Russian mercenary boss passed money laundering checks by using a bill in his mother’s name, report says” —

  • “The head of the Wagner mercenary group, implicated in war crimes in Ukraine, was able to pass UK money laundering laws by using a gas bill in his 81-year-old mother’s name, according to the Financial Times.”
  • “Yevgeny Prigozhin presented the document in response to a 2021 request by a London law firm for his identity documents, before accepting him as a client, the FT reported, citing leaked emails.”

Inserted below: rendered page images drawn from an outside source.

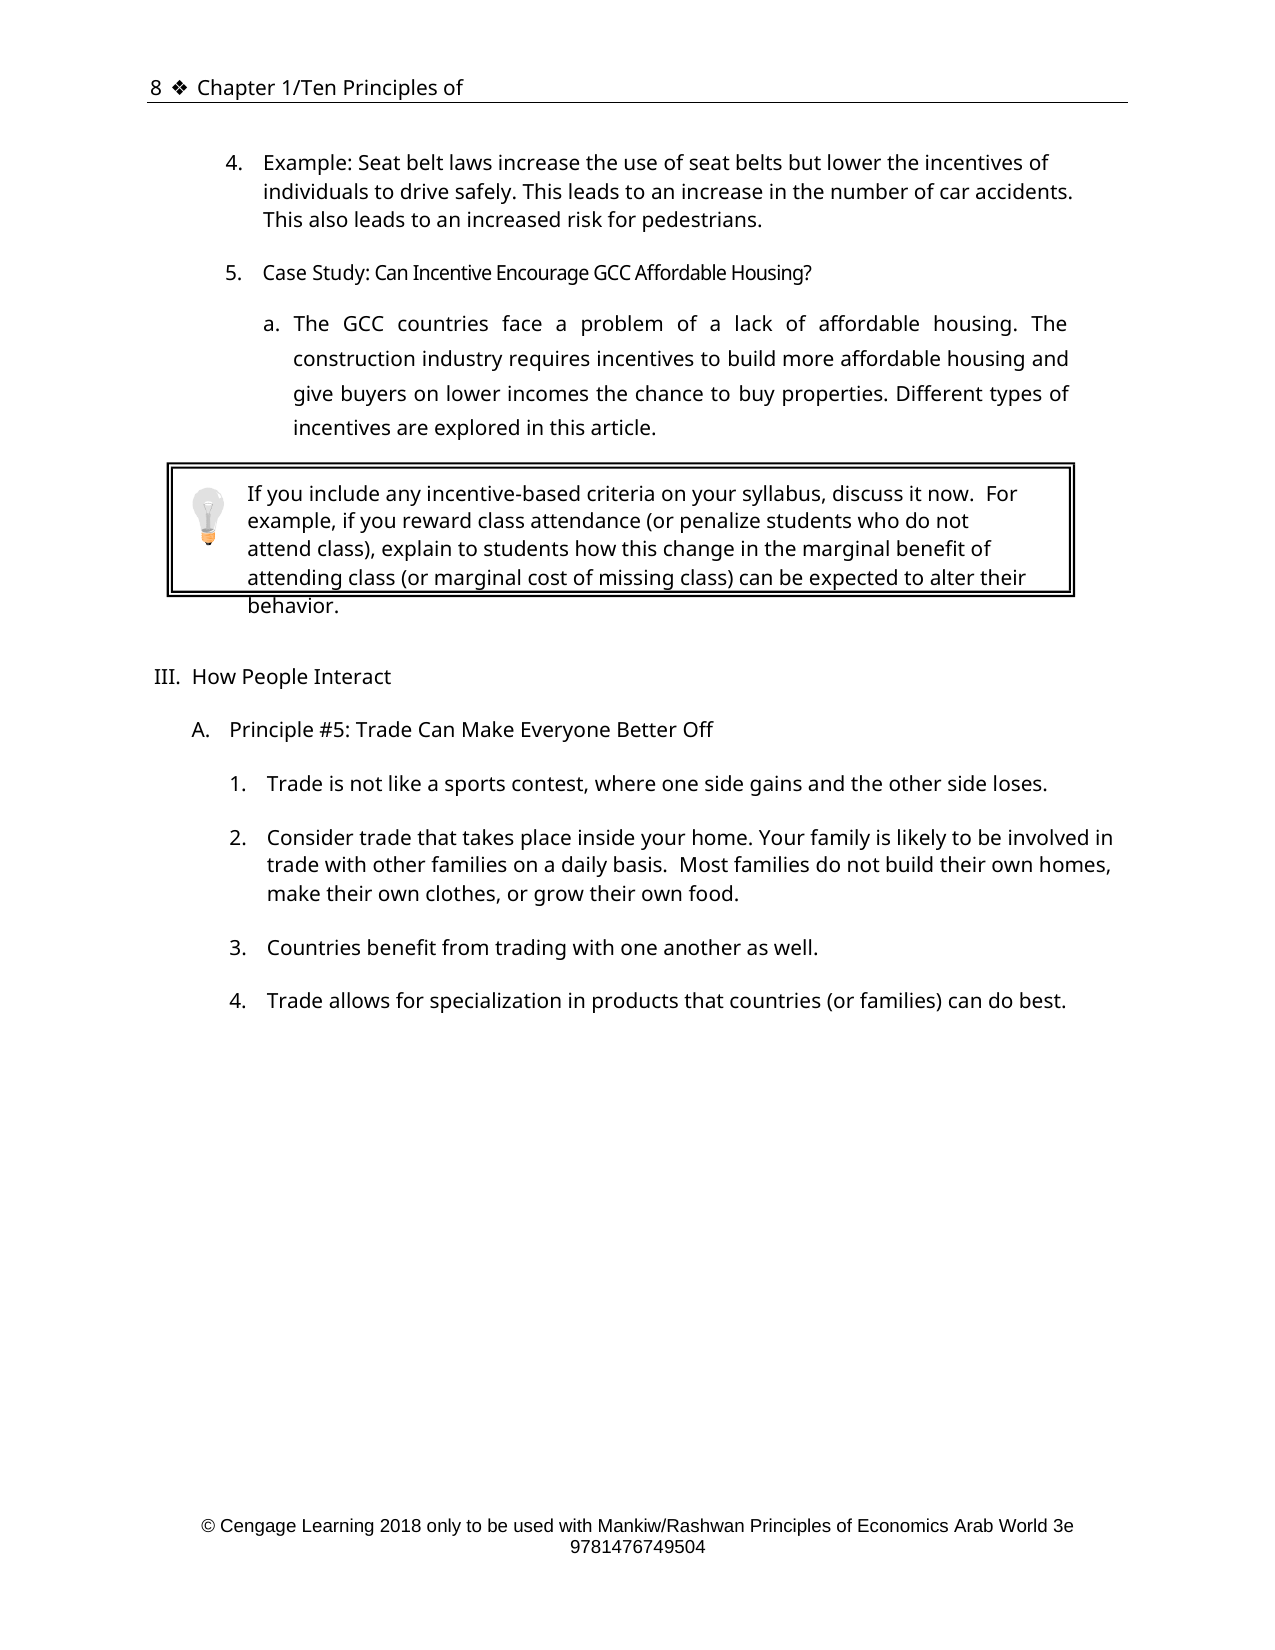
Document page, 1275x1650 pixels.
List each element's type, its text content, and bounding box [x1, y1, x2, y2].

list How People Interact [154, 662, 1139, 691]
list Trade is not like a sports contest, where one side gains and the other side loses. [229, 769, 1139, 798]
list Principle #5: Trade Can Make Everyone Better Off [191, 716, 1139, 744]
picture [191, 486, 225, 546]
list Case Study: Can Incentive Encourage GCC Affordable Housing? [225, 258, 1139, 286]
list Trade allows for specialization in products that countries (or families) can do best. [229, 986, 1139, 1014]
list Countries benefit from trading with one another as well. [229, 933, 1139, 961]
list Example: Seat belt laws increase the use of seat belts but lower the incentives of individuals to drive safely. This leads to an increase in the number of car accidents. This also leads to an increased risk for pedestrians. [225, 148, 1078, 234]
text If you include any incentive-based criteria on your syllabus, discuss it now. For example, if you reward class attendance (or penalize students who do not attend class), explain to students how this change in the marginal benefit of attending class (or marginal cost of missing class) can be expected to alter their behavior. [247, 478, 1026, 619]
list Consider trade that takes place inside your home. Your family is likely to be involved in trade with other families on a daily basis. Most families do not build their own homes, make their own clothes, or grow their own food. [229, 823, 1120, 907]
text a. The GCC countries face a problem of a lack of affordable housing. The construction industry requires incentives to build more affordable housing and give buyers on lower incomes the chance to buy properties. Different types of incentives are explored in this article. [263, 309, 1069, 442]
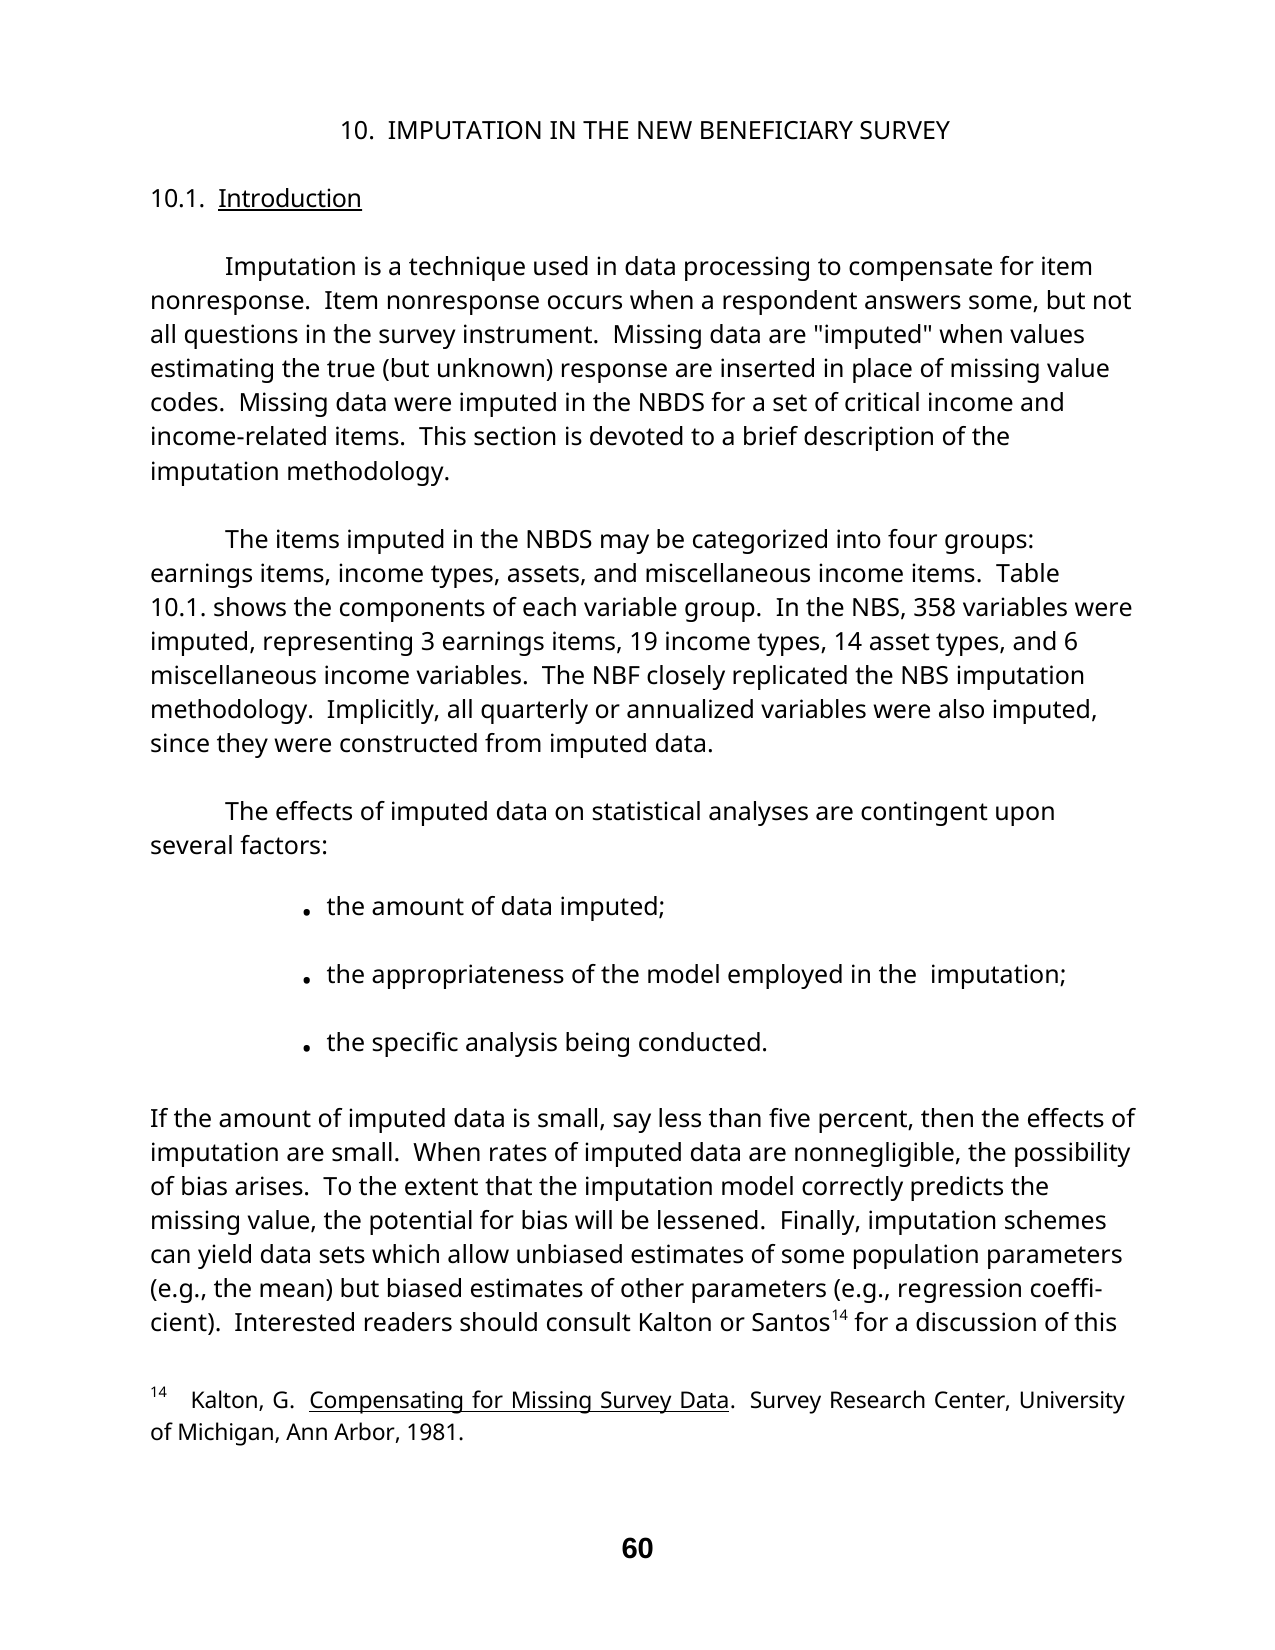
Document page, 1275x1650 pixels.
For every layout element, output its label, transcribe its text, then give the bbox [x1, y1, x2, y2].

text . the appropriateness of the model employed in the imputation; [150, 930, 1140, 998]
text Imputation is a technique used in data processing to compensate for item nonresponse. Item nonresponse occurs when a respondent answers some, but not all questions in the survey instrument. Missing data are "imputed" when values estimating the true (but unknown) response are inserted in place of missing value codes. Missing data were imputed in the NBDS for a set of critical income and income-related items. This section is devoted to a brief description of the imputation methodology. [150, 249, 1140, 487]
text The items imputed in the NBDS may be categorized into four groups: earnings items, income types, assets, and miscellaneous income items. Table 10.1. shows the components of each variable group. In the NBS, 358 variables were imputed, representing 3 earnings items, 19 income types, 14 asset types, and 6 miscellaneous income variables. The NBF closely replicated the NBS imputation methodology. Implicitly, all quarterly or annualized variables were also imputed, since they were constructed from imputed data. [150, 521, 1140, 760]
text 10.1. Introduction [150, 181, 1140, 215]
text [150, 1100, 1140, 1339]
text . the specific analysis being conducted. [150, 998, 1140, 1066]
text 10. IMPUTATION IN THE NEW BENEFICIARY SURVEY [150, 112, 1140, 147]
text The effects of imputed data on statistical analyses are contingent upon several factors: [150, 794, 1140, 862]
text . the amount of data imputed; [150, 862, 1140, 930]
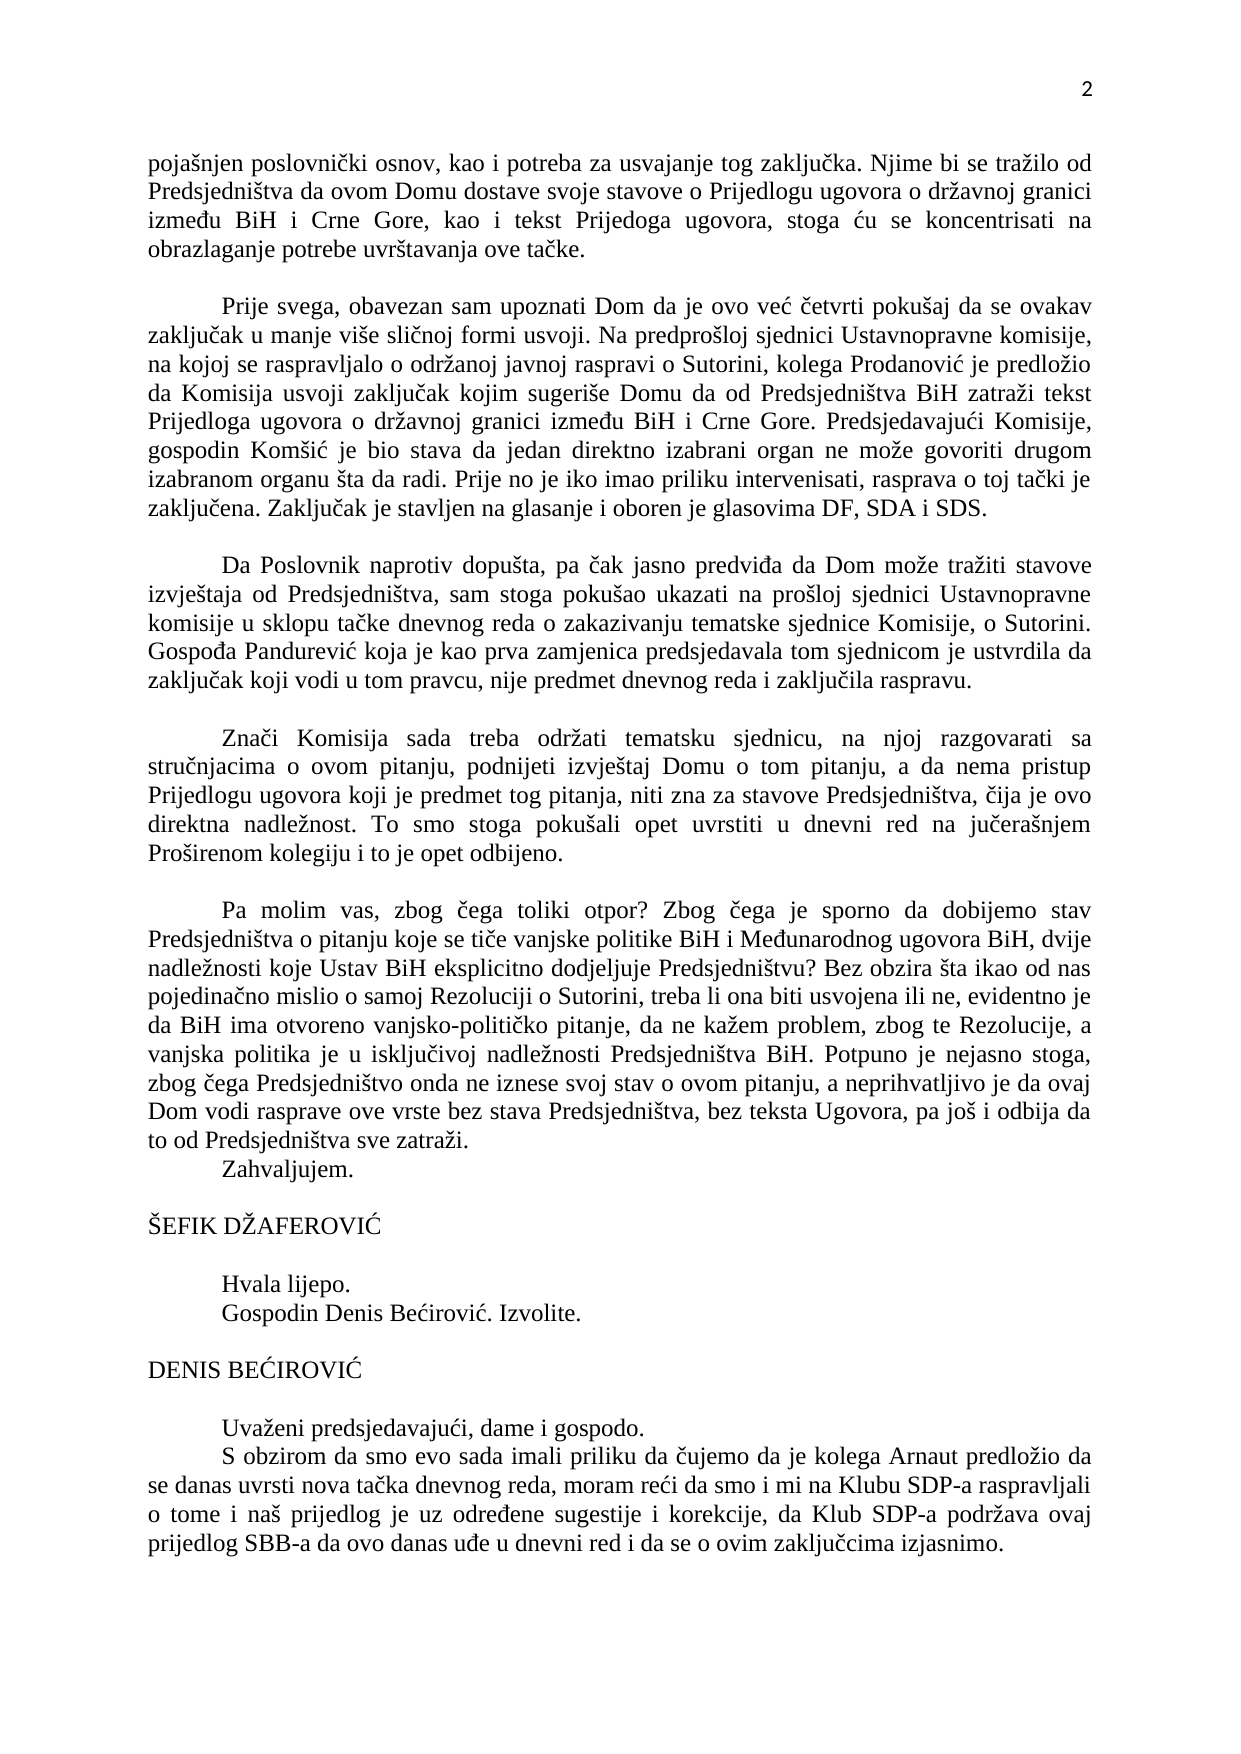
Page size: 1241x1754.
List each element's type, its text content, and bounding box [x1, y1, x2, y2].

  • “The request was made before Russia’s invasion of Ukraine. But at the time Prigozhin was under UK, EU and US sanctions for funding mercenaries connected to human rights abuses elsewhere in the world, as well as attempts to interfere with the 2018 US elections.”
  • “Prigozhin’s Russian lawyers sent Discreet Law a copy of his passport and a gas bill in his mother’s name, which had an address in the Russian city of St Petersburg, the FT reported.”
  • “His lawyers wrote that ‘the bill is issued in the name of the claimant’s mother (Violetta Prigozhina) who actually lives at the client’s residential address and pays the bills.'”
  • “A lawyer at Discreet Law replied by saying: ‘We are satisfied with the [anti-money laundering] documents,’ according to the FT. The firm was given permission to represent him in 2021 by the UK Treasury, the FT reported.”
  • “Prigozhin had hired the firm to sue Eliot Higgins, founder of investigative news outlet Bellingcat, for libel after Bellingcat reported on the group’s activities and Prigozhin’s connections to the Kremlin.”
  • “The case was later struck out, and Discreet Law applied to stop representing Prigozhin in March 2022.”